Your instructions:
Your task is to print each entry exactly as written.

Source material:
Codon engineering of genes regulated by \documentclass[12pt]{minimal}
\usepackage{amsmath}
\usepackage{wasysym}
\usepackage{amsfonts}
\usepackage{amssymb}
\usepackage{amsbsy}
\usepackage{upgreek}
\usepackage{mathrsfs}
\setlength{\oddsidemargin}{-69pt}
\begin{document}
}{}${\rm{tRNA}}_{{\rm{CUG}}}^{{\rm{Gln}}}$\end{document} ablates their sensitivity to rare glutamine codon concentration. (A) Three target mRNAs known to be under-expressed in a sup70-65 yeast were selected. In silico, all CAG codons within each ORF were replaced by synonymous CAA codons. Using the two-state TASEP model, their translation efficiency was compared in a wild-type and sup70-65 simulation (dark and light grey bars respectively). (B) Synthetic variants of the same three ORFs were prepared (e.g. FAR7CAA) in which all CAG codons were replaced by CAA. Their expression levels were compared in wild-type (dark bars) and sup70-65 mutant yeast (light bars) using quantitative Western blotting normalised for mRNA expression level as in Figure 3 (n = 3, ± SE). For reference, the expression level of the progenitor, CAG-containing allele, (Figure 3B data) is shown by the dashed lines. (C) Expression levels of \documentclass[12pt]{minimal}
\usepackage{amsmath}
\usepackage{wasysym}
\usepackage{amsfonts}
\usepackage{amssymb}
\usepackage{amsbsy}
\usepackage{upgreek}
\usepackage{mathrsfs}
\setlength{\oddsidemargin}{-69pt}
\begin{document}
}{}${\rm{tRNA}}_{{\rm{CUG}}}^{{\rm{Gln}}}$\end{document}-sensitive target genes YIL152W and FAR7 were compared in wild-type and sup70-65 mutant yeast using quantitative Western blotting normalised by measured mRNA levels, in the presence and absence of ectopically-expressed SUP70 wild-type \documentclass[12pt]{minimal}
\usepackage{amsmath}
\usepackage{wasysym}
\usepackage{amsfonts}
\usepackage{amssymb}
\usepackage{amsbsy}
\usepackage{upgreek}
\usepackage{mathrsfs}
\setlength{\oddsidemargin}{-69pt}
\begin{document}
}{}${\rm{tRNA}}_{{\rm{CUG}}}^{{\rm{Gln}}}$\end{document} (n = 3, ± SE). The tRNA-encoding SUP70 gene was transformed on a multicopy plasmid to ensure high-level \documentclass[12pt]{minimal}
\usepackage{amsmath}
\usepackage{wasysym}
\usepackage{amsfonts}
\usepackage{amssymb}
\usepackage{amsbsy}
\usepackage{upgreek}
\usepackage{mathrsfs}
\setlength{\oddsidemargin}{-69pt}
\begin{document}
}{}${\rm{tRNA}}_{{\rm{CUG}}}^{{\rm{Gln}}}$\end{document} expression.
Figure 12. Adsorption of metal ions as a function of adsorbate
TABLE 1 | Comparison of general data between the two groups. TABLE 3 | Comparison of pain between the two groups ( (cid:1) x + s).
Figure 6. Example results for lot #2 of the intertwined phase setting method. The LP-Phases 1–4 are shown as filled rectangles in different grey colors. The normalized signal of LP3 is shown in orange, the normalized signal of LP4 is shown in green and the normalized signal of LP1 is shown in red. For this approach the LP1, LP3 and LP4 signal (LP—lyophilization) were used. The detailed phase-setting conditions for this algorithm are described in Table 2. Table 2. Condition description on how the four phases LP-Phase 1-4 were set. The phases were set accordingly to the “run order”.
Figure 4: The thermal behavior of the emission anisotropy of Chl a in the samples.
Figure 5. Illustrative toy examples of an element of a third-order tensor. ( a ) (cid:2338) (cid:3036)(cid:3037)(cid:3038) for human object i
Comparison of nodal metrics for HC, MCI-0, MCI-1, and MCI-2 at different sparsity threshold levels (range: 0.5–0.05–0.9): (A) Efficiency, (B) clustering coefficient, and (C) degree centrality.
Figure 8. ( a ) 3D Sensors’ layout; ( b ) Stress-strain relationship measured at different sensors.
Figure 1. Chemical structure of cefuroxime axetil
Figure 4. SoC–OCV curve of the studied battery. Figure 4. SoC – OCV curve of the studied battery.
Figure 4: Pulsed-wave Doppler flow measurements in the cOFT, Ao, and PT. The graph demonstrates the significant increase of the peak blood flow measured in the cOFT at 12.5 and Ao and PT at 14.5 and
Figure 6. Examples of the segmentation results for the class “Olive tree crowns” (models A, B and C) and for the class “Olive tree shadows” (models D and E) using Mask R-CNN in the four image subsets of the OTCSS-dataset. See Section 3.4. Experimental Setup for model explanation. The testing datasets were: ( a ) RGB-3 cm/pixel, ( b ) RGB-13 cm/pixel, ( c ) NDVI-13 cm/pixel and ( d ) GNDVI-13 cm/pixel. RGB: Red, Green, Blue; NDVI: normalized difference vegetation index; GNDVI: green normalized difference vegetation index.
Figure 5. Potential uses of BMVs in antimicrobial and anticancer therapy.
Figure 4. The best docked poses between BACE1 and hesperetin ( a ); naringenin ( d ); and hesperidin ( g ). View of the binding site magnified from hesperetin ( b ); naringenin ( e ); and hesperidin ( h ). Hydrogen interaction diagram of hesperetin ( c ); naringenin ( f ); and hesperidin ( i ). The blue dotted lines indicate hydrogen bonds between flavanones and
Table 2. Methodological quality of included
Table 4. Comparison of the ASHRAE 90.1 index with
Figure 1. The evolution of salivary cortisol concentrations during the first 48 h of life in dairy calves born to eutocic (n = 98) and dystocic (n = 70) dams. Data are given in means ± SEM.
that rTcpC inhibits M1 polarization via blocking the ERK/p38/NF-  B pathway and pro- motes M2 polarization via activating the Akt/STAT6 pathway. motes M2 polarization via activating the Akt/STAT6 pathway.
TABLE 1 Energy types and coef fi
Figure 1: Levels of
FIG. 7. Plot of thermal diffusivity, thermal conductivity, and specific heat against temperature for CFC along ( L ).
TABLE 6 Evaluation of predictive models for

Solution to this task:
Codon engineering of genes regulated by \documentclass[12pt]{minimal}
\usepackage{amsmath}
\usepackage{wasysym}
\usepackage{amsfonts}
\usepackage{amssymb}
\usepackage{amsbsy}
\usepackage{upgreek}
\usepackage{mathrsfs}
\setlength{\oddsidemargin}{-69pt}
\begin{document}
}{}${\rm{tRNA}}_{{\rm{CUG}}}^{{\rm{Gln}}}$\end{document} ablates their sensitivity to rare glutamine codon concentration. (A) Three target mRNAs known to be under-expressed in a sup70-65 yeast were selected. In silico, all CAG codons within each ORF were replaced by synonymous CAA codons. Using the two-state TASEP model, their translation efficiency was compared in a wild-type and sup70-65 simulation (dark and light grey bars respectively). (B) Synthetic variants of the same three ORFs were prepared (e.g. FAR7CAA) in which all CAG codons were replaced by CAA. Their expression levels were compared in wild-type (dark bars) and sup70-65 mutant yeast (light bars) using quantitative Western blotting normalised for mRNA expression level as in Figure 3 (n = 3, ± SE). For reference, the expression level of the progenitor, CAG-containing allele, (Figure 3B data) is shown by the dashed lines. (C) Expression levels of \documentclass[12pt]{minimal}
\usepackage{amsmath}
\usepackage{wasysym}
\usepackage{amsfonts}
\usepackage{amssymb}
\usepackage{amsbsy}
\usepackage{upgreek}
\usepackage{mathrsfs}
\setlength{\oddsidemargin}{-69pt}
\begin{document}
}{}${\rm{tRNA}}_{{\rm{CUG}}}^{{\rm{Gln}}}$\end{document}-sensitive target genes YIL152W and FAR7 were compared in wild-type and sup70-65 mutant yeast using quantitative Western blotting normalised by measured mRNA levels, in the presence and absence of ectopically-expressed SUP70 wild-type \documentclass[12pt]{minimal}
\usepackage{amsmath}
\usepackage{wasysym}
\usepackage{amsfonts}
\usepackage{amssymb}
\usepackage{amsbsy}
\usepackage{upgreek}
\usepackage{mathrsfs}
\setlength{\oddsidemargin}{-69pt}
\begin{document}
}{}${\rm{tRNA}}_{{\rm{CUG}}}^{{\rm{Gln}}}$\end{document} (n = 3, ± SE). The tRNA-encoding SUP70 gene was transformed on a multicopy plasmid to ensure high-level \documentclass[12pt]{minimal}
\usepackage{amsmath}
\usepackage{wasysym}
\usepackage{amsfonts}
\usepackage{amssymb}
\usepackage{amsbsy}
\usepackage{upgreek}
\usepackage{mathrsfs}
\setlength{\oddsidemargin}{-69pt}
\begin{document}
}{}${\rm{tRNA}}_{{\rm{CUG}}}^{{\rm{Gln}}}$\end{document} expression.
Figure 12. Adsorption of metal ions as a function of adsorbate
TABLE 1 | Comparison of general data between the two groups. TABLE 3 | Comparison of pain between the two groups ( (cid:1) x + s).
Figure 6. Example results for lot #2 of the intertwined phase setting method. The LP-Phases 1–4 are shown as filled rectangles in different grey colors. The normalized signal of LP3 is shown in orange, the normalized signal of LP4 is shown in green and the normalized signal of LP1 is shown in red. For this approach the LP1, LP3 and LP4 signal (LP—lyophilization) were used. The detailed phase-setting conditions for this algorithm are described in Table 2. Table 2. Condition description on how the four phases LP-Phase 1-4 were set. The phases were set accordingly to the “run order”.
Figure 4: The thermal behavior of the emission anisotropy of Chl a in the samples.
Figure 5. Illustrative toy examples of an element of a third-order tensor. ( a ) (cid:2338) (cid:3036)(cid:3037)(cid:3038) for human object i
Comparison of nodal metrics for HC, MCI-0, MCI-1, and MCI-2 at different sparsity threshold levels (range: 0.5–0.05–0.9): (A) Efficiency, (B) clustering coefficient, and (C) degree centrality.
Figure 8. ( a ) 3D Sensors’ layout; ( b ) Stress-strain relationship measured at different sensors.
Figure 1. Chemical structure of cefuroxime axetil
Figure 4. SoC–OCV curve of the studied battery. Figure 4. SoC – OCV curve of the studied battery.
Figure 4: Pulsed-wave Doppler flow measurements in the cOFT, Ao, and PT. The graph demonstrates the significant increase of the peak blood flow measured in the cOFT at 12.5 and Ao and PT at 14.5 and
Figure 6. Examples of the segmentation results for the class “Olive tree crowns” (models A, B and C) and for the class “Olive tree shadows” (models D and E) using Mask R-CNN in the four image subsets of the OTCSS-dataset. See Section 3.4. Experimental Setup for model explanation. The testing datasets were: ( a ) RGB-3 cm/pixel, ( b ) RGB-13 cm/pixel, ( c ) NDVI-13 cm/pixel and ( d ) GNDVI-13 cm/pixel. RGB: Red, Green, Blue; NDVI: normalized difference vegetation index; GNDVI: green normalized difference vegetation index.
Figure 5. Potential uses of BMVs in antimicrobial and anticancer therapy.
Figure 4. The best docked poses between BACE1 and hesperetin ( a ); naringenin ( d ); and hesperidin ( g ). View of the binding site magnified from hesperetin ( b ); naringenin ( e ); and hesperidin ( h ). Hydrogen interaction diagram of hesperetin ( c ); naringenin ( f ); and hesperidin ( i ). The blue dotted lines indicate hydrogen bonds between flavanones and
Table 2. Methodological quality of included
Table 4. Comparison of the ASHRAE 90.1 index with
Figure 1. The evolution of salivary cortisol concentrations during the first 48 h of life in dairy calves born to eutocic (n = 98) and dystocic (n = 70) dams. Data are given in means ± SEM.
that rTcpC inhibits M1 polarization via blocking the ERK/p38/NF-  B pathway and pro- motes M2 polarization via activating the Akt/STAT6 pathway. motes M2 polarization via activating the Akt/STAT6 pathway.
TABLE 1 Energy types and coef fi
Figure 1: Levels of
FIG. 7. Plot of thermal diffusivity, thermal conductivity, and specific heat against temperature for CFC along ( L ).
TABLE 6 Evaluation of predictive models for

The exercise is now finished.